— Task —
Can you rewrite the stretch from the line containing "Each image here" through the line containing "0.018146, 0.999815, 0.171227]]", replacing "camera one" with "the first camera" and leaving everything else as it is?

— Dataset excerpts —
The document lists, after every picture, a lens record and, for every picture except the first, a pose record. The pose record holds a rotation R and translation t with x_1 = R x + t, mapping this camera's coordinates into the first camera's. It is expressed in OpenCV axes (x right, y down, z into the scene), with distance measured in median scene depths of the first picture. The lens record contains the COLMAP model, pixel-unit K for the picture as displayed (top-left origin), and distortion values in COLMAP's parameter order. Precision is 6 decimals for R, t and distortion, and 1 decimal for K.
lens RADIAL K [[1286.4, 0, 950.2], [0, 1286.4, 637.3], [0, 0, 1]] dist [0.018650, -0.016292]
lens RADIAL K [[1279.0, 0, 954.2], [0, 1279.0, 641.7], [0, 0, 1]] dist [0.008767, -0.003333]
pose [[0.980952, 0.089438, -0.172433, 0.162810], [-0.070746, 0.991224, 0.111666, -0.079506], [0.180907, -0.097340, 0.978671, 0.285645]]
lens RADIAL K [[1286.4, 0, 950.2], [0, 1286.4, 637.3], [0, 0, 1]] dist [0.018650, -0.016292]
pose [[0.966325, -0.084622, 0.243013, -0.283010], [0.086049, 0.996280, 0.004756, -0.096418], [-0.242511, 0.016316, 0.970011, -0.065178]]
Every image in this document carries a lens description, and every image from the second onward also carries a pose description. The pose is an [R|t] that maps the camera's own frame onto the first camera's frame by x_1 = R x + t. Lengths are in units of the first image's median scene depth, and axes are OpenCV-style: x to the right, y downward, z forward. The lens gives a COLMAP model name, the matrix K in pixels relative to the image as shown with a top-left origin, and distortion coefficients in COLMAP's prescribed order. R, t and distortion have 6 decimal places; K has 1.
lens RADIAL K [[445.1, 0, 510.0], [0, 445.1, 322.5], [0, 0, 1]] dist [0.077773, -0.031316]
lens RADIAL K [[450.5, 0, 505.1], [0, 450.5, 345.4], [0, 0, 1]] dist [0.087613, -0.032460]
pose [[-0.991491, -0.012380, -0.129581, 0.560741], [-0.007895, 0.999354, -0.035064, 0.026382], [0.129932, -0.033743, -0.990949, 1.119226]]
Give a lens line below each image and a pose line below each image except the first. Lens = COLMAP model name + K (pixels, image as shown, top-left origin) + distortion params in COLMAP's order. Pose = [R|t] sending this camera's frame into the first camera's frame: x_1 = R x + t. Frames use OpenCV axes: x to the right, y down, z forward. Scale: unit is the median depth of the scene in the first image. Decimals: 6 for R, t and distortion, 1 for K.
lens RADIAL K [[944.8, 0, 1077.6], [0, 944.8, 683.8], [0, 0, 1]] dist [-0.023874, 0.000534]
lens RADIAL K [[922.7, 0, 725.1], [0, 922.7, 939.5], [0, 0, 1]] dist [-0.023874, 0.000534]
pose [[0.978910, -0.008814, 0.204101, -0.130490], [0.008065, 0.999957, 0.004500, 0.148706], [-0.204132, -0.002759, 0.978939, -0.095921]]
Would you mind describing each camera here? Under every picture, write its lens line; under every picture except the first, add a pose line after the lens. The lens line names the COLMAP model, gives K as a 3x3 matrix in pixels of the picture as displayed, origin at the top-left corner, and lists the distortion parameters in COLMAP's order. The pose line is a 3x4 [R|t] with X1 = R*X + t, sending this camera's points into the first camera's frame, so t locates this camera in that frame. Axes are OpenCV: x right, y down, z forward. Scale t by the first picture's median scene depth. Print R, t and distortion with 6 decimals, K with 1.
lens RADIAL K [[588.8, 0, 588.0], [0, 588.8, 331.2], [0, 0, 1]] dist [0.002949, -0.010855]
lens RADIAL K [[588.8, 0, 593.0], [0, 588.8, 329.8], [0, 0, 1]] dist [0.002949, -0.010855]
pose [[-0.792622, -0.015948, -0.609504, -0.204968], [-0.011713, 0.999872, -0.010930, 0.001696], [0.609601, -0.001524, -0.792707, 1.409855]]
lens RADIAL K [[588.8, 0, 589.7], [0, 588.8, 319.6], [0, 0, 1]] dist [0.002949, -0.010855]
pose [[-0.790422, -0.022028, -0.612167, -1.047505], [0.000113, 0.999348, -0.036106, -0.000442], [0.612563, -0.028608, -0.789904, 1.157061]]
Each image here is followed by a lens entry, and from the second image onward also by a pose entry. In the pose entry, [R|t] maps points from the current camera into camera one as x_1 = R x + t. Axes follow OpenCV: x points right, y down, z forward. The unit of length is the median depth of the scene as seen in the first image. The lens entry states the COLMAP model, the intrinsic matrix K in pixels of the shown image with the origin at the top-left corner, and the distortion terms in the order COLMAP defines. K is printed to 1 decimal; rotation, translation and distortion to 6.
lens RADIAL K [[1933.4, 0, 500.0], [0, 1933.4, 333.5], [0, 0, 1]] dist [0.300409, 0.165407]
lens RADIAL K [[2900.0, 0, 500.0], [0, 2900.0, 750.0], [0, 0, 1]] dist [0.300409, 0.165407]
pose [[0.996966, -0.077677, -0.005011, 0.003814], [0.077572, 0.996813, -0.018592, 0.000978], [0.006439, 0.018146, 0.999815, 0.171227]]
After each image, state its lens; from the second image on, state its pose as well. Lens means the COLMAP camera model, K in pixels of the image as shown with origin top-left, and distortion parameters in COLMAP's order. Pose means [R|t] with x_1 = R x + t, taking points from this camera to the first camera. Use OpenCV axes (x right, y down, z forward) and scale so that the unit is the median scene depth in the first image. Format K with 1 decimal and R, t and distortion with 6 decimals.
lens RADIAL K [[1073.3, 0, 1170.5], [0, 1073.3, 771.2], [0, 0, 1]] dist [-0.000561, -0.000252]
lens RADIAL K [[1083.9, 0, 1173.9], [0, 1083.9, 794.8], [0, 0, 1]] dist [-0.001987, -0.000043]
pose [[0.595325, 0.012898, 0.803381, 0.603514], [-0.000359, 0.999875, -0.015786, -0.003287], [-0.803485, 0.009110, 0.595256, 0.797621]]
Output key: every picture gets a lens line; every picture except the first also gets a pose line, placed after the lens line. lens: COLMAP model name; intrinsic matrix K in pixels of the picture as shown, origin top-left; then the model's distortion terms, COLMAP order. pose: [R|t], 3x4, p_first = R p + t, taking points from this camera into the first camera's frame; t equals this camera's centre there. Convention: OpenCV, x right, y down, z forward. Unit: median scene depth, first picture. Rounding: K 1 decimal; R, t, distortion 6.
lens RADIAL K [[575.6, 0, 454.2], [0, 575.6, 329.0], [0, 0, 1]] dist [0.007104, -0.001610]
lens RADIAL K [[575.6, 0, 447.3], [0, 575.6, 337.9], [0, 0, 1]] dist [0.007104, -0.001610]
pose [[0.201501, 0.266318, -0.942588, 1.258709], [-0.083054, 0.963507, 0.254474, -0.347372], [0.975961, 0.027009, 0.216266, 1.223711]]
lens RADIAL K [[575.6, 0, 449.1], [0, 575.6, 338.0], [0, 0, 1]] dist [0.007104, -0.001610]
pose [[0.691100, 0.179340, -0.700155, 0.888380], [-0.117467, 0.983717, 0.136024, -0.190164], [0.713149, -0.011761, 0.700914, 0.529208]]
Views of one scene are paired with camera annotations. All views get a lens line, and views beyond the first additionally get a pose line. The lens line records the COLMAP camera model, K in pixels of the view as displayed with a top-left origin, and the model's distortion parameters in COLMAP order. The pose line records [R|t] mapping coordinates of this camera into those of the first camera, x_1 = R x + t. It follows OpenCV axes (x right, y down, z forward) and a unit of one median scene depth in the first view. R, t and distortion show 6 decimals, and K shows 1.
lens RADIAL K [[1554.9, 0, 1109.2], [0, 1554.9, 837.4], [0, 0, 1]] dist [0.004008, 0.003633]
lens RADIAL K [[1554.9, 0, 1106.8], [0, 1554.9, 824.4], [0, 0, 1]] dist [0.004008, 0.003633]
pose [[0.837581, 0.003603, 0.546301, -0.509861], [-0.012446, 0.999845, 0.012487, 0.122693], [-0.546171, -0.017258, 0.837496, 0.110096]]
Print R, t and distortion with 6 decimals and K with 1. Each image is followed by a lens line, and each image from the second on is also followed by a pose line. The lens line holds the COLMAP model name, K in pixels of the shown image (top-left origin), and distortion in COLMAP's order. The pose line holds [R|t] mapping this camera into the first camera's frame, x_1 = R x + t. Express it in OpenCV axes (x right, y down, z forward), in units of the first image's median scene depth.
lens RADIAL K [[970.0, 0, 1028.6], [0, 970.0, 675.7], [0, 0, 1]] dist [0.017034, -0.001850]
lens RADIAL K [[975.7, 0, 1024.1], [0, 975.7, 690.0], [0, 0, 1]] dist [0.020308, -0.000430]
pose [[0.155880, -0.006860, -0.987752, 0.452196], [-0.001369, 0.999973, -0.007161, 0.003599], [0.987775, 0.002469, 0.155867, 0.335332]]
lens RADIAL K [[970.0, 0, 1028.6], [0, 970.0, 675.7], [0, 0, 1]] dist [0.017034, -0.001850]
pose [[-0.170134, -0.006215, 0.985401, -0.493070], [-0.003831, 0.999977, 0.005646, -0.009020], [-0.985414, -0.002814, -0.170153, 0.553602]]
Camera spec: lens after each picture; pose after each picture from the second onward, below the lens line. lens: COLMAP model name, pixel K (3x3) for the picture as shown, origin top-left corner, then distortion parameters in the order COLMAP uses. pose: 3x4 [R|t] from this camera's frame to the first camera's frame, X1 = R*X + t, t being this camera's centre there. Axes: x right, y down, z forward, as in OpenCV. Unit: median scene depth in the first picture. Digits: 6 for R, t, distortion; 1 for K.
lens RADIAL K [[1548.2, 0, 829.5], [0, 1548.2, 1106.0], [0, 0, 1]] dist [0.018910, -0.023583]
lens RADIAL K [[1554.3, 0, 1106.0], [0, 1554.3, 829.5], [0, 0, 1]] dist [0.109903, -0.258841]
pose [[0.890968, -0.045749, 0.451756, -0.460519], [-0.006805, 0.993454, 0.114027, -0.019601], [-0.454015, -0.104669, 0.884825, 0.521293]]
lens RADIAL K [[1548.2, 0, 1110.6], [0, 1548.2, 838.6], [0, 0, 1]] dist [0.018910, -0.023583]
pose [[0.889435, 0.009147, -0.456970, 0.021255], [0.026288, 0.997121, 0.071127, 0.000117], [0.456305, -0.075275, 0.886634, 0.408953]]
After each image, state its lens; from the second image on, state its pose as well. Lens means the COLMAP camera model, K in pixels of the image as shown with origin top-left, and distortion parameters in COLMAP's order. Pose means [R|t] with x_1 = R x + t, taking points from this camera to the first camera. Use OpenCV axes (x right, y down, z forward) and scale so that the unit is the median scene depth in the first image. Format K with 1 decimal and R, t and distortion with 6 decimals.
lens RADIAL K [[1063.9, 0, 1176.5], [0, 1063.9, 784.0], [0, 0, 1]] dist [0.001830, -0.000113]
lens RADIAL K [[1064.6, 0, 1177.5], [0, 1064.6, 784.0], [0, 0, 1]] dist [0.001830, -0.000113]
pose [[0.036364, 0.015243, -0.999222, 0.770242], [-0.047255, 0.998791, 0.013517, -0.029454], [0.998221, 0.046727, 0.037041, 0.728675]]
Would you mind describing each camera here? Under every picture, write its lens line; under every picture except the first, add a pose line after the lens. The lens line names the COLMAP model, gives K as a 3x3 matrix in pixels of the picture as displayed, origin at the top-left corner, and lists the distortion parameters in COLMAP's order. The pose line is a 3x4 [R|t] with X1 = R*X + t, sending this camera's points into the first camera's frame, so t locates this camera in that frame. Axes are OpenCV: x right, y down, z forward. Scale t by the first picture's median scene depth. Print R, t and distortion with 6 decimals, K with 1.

— Exercise output —
Each image here is followed by a lens entry, and from the second image onward also by a pose entry. In the pose entry, [R|t] maps points from the current camera into the first camera as x_1 = R x + t. Axes follow OpenCV: x points right, y down, z forward. The unit of length is the median depth of the scene as seen in the first image. The lens entry states the COLMAP model, the intrinsic matrix K in pixels of the shown image with the origin at the top-left corner, and the distortion terms in the order COLMAP defines. K is printed to 1 decimal; rotation, translation and distortion to 6.
lens RADIAL K [[1933.4, 0, 500.0], [0, 1933.4, 333.5], [0, 0, 1]] dist [0.300409, 0.165407]
lens RADIAL K [[2900.0, 0, 500.0], [0, 2900.0, 750.0], [0, 0, 1]] dist [0.300409, 0.165407]
pose [[0.996966, -0.077677, -0.005011, 0.003814], [0.077572, 0.996813, -0.018592, 0.000978], [0.006439, 0.018146, 0.999815, 0.171227]]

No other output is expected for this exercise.